══ Text segment ══
To find out more go to http//.www.moma.org/exhibitions/2008/elasticmind/ .Jons work is less visually accessible but well worth investigating further for those interested in the future of Post Crash society either go to jonardern.com or to www.ark-inc.info.
What else , evnts too numerous to detail .
Highlights apart from MOMA
Visiting Takashimaya an amazing Japanese shop selling clothes and homeware which had the roots of a tree "growing" from the ceiling and such aesthetically pleasing goods .
The Guggenheim with an amazing exhibition retrospective of Cai Guo-Qiang "I want to believe " who amongst other incredible installations makes gunpowder drawings so beautiful and so fascinating to watch the video of the making , very much social commentary but stunning work .
INOPPORTUNE: STAGE ONE
Cai Guo-Qiang is internationally acclaimed as an artist whose creative transgressions and cultural provocations have literally exploded the accepted parameters of art making in our time.
This is especially true of Inopportune: Stage One, Cai’s largest installation to date, which presents nine real cars in a cinematic progression that simulates a car bombing, occupying the central atrium of the Frank Lloyd Wright rotunda.

This video documents the incredible installation process of Inopportune: Stage One, which Thomas Krens, Director of the Solomon R. Guggenheim Foundation, says "may be the best artistic transformation of the Frank Lloyd Wright space we've
ever seen."(See photo above of cars installation)

'Extreme Embroidery"at MAD an interesting exhibition not exactly extreme but extremely interesting in concepts and actualisations ,work from some of the top names in the embroidery world .
═══
══ Provided information ══
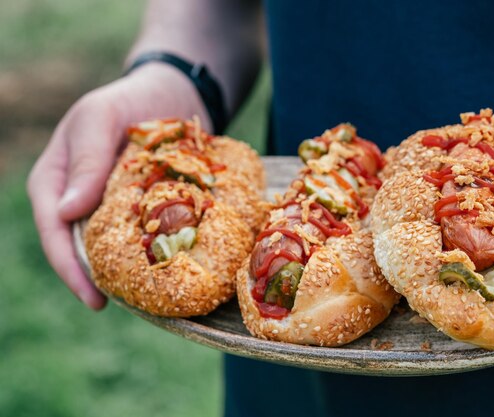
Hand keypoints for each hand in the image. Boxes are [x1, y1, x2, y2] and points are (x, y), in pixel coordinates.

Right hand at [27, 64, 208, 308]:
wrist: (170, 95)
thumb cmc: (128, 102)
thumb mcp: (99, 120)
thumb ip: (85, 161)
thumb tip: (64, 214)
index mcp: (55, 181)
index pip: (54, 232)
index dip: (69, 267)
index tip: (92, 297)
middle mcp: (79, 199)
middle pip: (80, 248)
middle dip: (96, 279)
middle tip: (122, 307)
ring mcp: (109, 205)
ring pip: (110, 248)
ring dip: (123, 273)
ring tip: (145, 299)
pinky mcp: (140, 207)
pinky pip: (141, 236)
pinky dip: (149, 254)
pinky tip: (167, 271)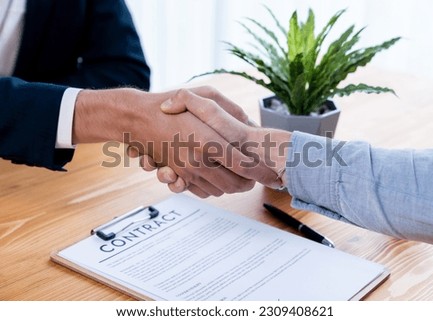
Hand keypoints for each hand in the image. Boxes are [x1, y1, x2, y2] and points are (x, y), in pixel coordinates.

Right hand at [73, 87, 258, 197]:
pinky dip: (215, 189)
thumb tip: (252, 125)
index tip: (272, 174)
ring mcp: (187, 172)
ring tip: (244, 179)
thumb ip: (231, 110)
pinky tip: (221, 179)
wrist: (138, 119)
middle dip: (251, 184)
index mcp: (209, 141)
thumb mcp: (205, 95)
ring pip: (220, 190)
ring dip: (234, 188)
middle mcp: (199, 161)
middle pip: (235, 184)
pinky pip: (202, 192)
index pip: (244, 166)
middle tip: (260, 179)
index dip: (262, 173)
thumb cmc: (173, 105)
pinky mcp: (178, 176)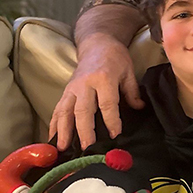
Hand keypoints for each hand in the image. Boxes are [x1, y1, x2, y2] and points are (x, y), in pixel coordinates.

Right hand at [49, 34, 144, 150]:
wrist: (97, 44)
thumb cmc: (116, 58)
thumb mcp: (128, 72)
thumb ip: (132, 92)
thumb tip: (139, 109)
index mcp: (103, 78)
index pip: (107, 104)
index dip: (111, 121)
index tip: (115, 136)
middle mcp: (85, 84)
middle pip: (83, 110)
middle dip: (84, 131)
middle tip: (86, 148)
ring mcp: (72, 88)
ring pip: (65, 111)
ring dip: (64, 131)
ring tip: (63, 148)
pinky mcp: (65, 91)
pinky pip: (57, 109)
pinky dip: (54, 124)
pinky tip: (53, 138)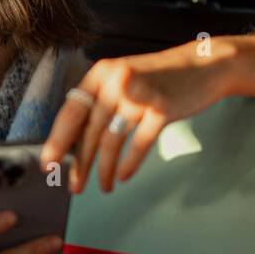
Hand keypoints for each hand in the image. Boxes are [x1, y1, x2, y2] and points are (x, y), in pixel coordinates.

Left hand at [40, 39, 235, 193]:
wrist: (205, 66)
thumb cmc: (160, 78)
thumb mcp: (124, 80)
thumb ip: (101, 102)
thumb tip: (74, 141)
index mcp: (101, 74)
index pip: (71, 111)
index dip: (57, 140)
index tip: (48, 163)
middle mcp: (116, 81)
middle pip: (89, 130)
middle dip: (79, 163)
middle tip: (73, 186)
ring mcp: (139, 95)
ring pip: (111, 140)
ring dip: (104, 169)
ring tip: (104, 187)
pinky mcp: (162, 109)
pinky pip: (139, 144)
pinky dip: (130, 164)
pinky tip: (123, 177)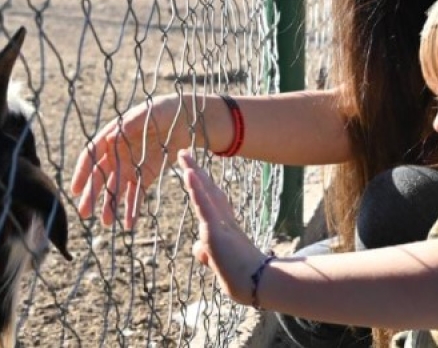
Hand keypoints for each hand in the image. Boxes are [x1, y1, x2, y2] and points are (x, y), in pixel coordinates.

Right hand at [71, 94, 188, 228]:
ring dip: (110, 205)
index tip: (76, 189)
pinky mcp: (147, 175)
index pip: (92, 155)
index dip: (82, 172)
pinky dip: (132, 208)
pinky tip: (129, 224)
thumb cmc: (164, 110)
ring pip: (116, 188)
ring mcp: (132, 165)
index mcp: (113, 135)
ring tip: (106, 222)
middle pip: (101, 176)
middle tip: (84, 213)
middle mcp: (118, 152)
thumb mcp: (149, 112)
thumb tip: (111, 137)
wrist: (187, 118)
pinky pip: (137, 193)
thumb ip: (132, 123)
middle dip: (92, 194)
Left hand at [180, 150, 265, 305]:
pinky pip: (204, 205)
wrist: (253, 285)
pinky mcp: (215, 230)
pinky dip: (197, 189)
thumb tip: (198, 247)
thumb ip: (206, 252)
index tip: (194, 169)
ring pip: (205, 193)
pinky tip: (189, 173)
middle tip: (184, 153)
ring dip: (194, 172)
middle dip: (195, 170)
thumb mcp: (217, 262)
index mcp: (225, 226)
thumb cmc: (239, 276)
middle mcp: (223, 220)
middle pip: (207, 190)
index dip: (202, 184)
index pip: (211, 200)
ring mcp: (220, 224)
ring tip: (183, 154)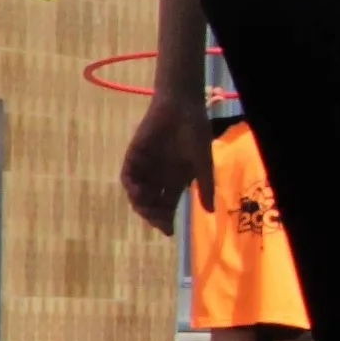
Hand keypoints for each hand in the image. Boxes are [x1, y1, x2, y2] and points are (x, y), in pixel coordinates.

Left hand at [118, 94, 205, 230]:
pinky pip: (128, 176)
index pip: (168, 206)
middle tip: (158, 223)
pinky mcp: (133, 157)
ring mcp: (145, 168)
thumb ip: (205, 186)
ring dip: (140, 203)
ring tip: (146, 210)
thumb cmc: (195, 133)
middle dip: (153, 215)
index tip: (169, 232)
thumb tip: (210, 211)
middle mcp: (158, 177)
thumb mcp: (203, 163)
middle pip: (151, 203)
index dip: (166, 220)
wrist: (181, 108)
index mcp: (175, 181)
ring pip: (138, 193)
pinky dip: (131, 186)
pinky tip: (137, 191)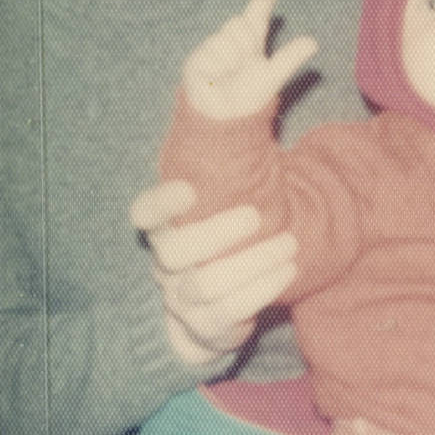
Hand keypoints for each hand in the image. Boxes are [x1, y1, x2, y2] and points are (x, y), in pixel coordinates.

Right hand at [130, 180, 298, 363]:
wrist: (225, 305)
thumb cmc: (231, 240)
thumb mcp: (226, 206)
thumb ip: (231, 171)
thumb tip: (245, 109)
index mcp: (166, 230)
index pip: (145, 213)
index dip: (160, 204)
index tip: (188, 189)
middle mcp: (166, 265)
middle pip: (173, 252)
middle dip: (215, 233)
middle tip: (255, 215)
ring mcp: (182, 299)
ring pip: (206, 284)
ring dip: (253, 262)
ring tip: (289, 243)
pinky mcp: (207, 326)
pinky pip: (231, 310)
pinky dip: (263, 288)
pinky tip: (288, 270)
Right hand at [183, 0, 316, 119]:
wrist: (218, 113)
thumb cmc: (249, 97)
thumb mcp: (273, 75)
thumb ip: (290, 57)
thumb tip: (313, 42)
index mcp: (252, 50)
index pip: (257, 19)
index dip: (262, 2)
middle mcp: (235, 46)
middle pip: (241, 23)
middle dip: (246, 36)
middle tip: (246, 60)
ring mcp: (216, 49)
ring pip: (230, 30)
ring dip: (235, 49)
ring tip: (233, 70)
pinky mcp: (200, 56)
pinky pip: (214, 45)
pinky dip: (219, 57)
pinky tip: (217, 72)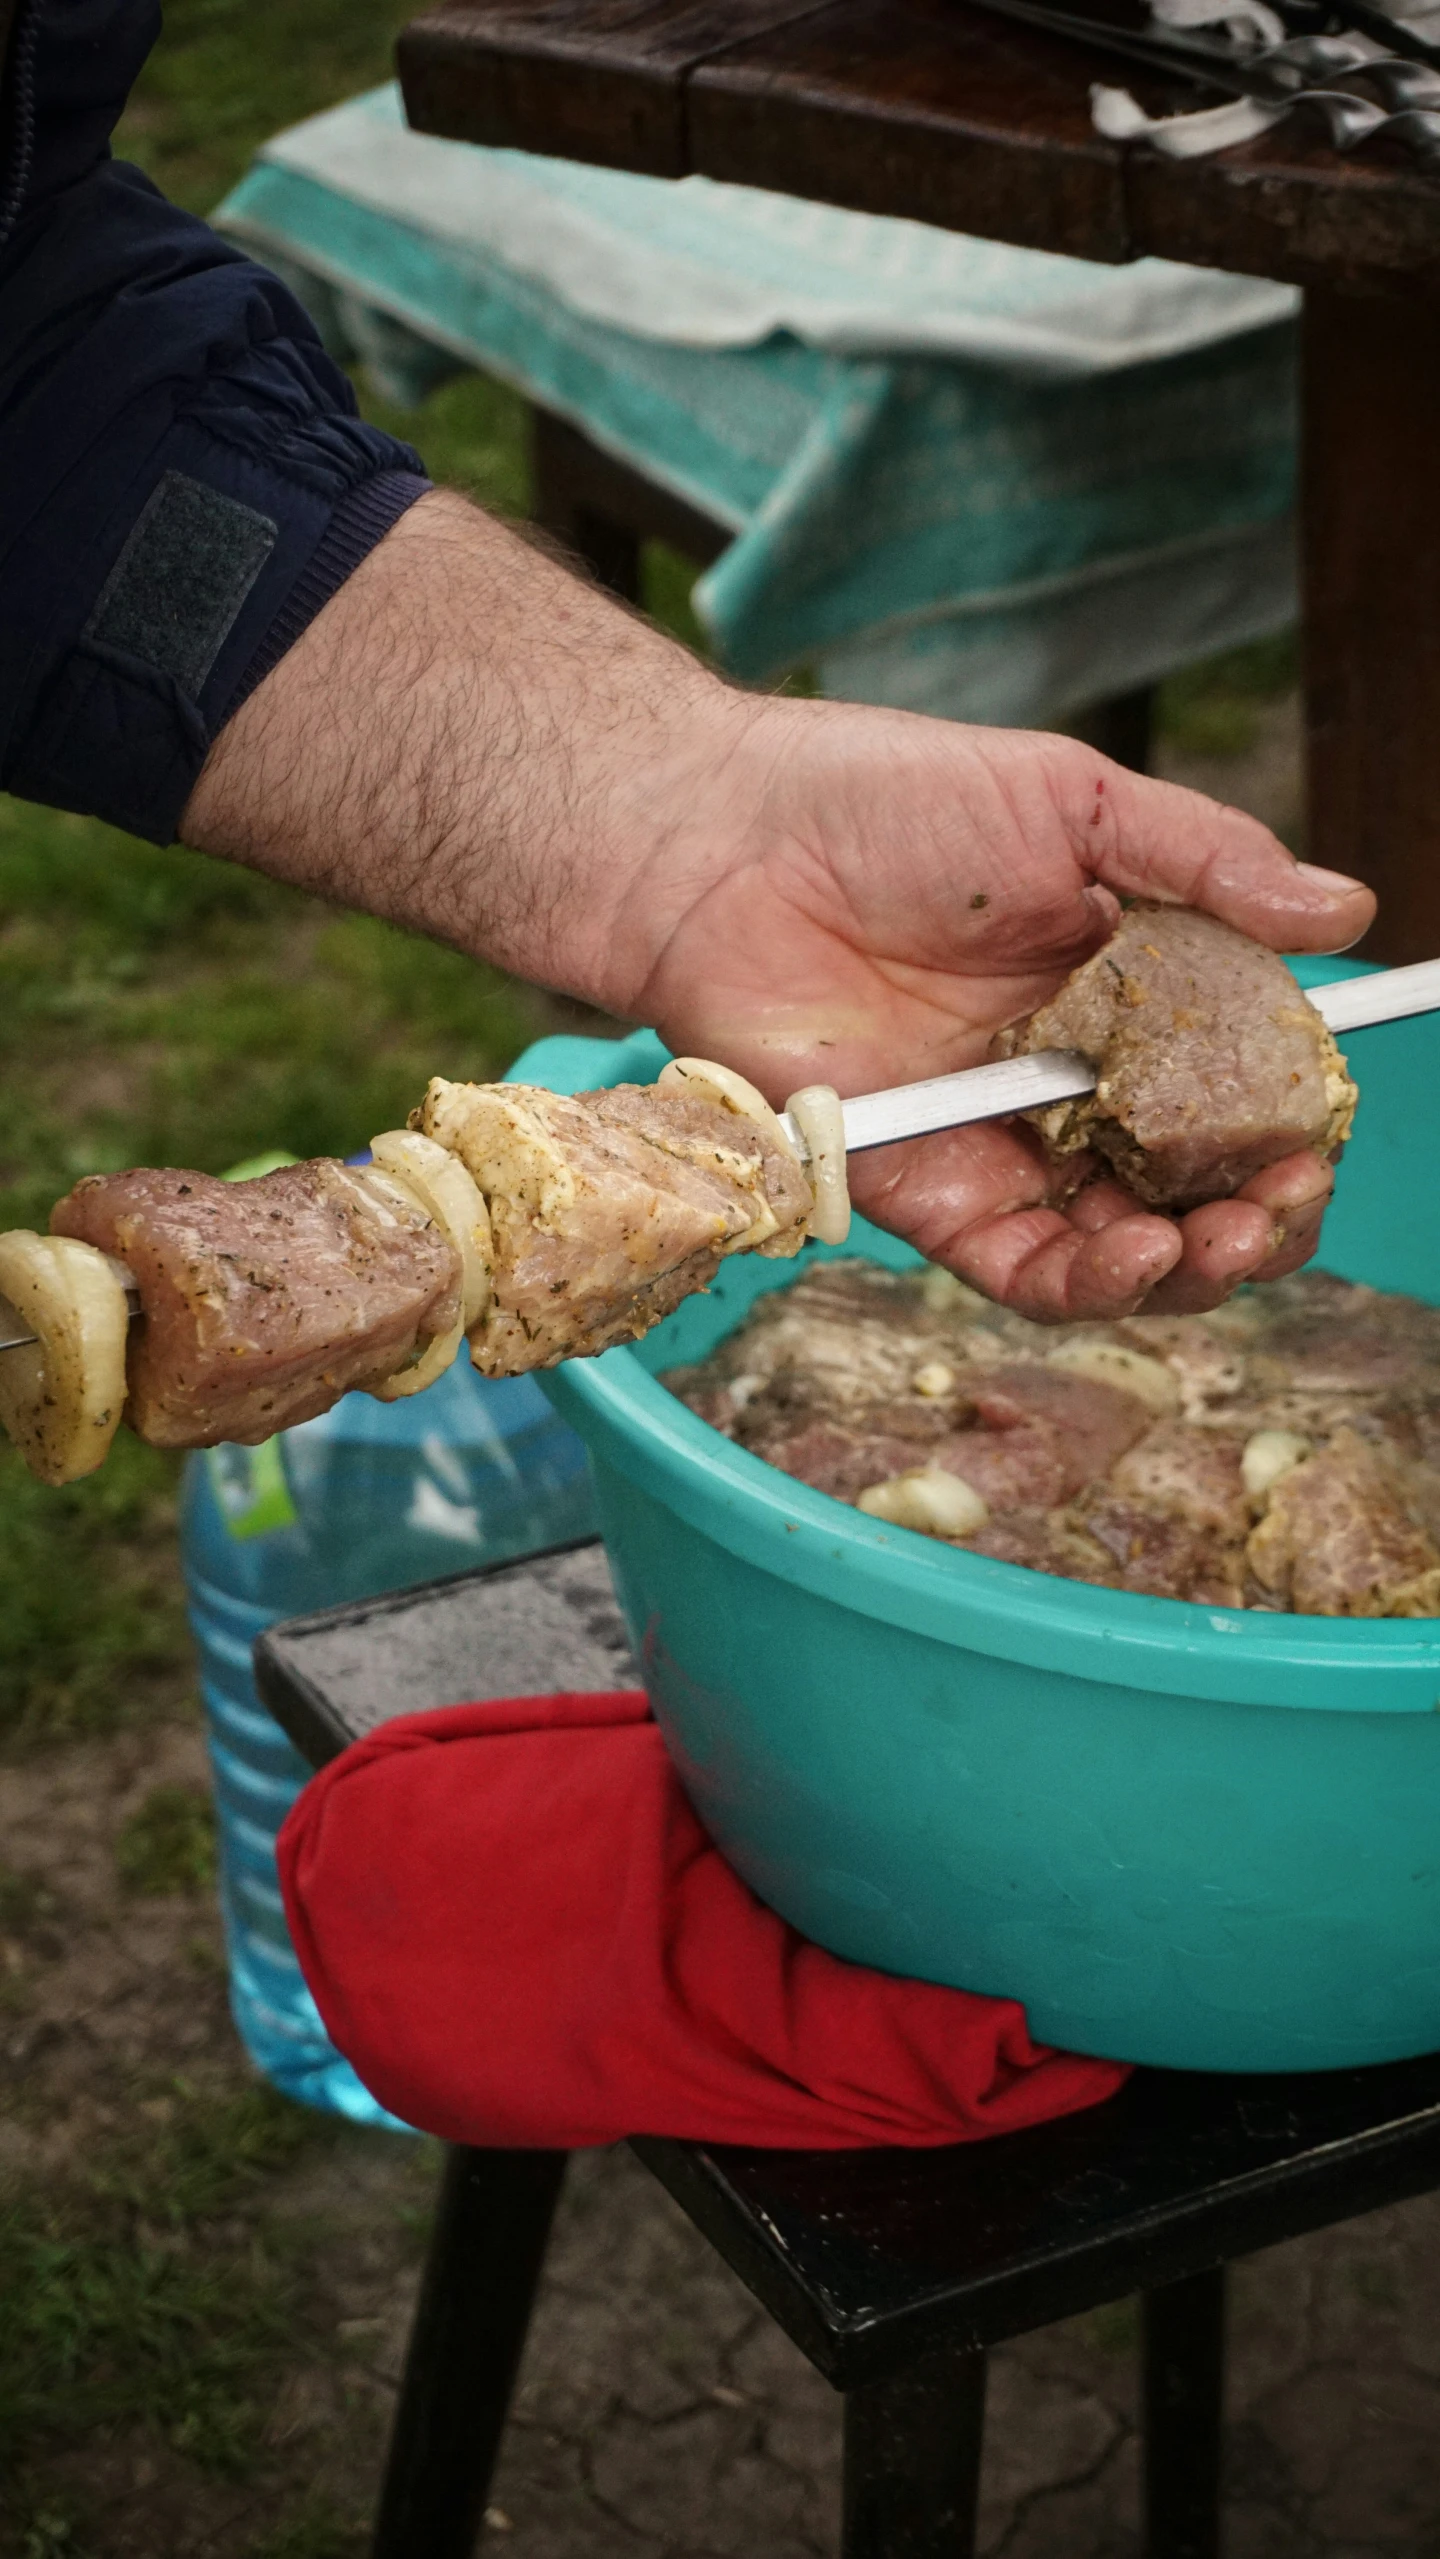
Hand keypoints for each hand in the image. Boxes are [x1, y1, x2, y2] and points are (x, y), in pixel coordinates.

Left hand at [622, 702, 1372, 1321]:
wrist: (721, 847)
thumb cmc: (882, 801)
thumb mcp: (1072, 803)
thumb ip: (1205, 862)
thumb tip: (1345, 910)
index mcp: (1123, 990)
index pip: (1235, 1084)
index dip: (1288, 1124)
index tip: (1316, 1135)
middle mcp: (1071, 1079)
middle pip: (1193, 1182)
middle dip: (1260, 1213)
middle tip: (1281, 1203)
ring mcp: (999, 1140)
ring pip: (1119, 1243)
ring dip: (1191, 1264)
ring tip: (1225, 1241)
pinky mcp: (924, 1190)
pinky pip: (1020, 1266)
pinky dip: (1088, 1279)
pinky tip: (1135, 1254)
═══
Apply what you read
A) In the account of New York exhibitions, why is Inopportune: Stage One named as an especially strong case of Cai Guo-Qiang's art exploding the accepted limits of art making? Answer in one to three sentences.
B) Write the next part of the account of New York exhibitions, picking up after its final sentence about "Extreme Embroidery" at MAD.

Answer set
A) It is Cai's largest installation to date. It presents nine real cars in a cinematic progression that simulates a car bombing, and it occupies the central atrium of the Frank Lloyd Wright rotunda.

B)
Pricked: Extreme Embroidery

November 8, 2007 - April 27, 2008

Samplers, table cloths, tea towels, and party dresses often spring to mind when the word “embroidery” is invoked, but the forty-eight international artists highlighted in Pricked: Extreme Embroidery tell a very different story. Pricked is the Museum of Arts & Design’s latest exploration into how centuries-old handcraft traditions are rejuvenated in the mainstream of contemporary art and design. The artists are both men and women from 17 countries as diverse as Romania, Egypt, Wales, Mexico and the Netherlands, as well as the U.S. (For a complete list of artists in the exhibition, click here.)

Chosen to showcase the diversity of approaches to this standard needleworking technique, the works in Pricked: Extreme Embroidery also convey powerful and personal content that ranges from subjective dreams and diaries to controversial politics in today’s world. The works are individually arresting, provocative, satirical, and humorous.

Pricked: Extreme Embroidery follows the success and international acclaim of the Museum’s exhibition Radical Lace & Subversive Knitting, which premiered earlier this year at MAD and is now on an extensive tour to other art museums. Like Radical Lace, this new exhibition is poised to change the way the public views the contemporary evolution of an ancient art.

Works by artists of the caliber of Maira Kalman and Elaine Reichek are shown alongside works by emerging artists such as Andrea Deszö of Transylvania, who records aphorisms and warnings received from her Transylvania mother in a series titled Lessons from My Mother. In addition, works by designers such as Mattia Bonetti document the use of embroidery techniques in the sphere of design.

In addition to fibrous materials like cotton and wool, artists and designers employ the unexpected ranging from stone to digital prints to human hair and cosmetic skin peels. A North Carolina artist, Nava Lubelski, explores the contradictory activities of spoiling and mending by stitching over spills, stains, and rips she finds on tablecloths, napkins, and canvas. The artist uses canvas stretchers as her embroidery loop, and the wooden strips are often visible through the mended tears.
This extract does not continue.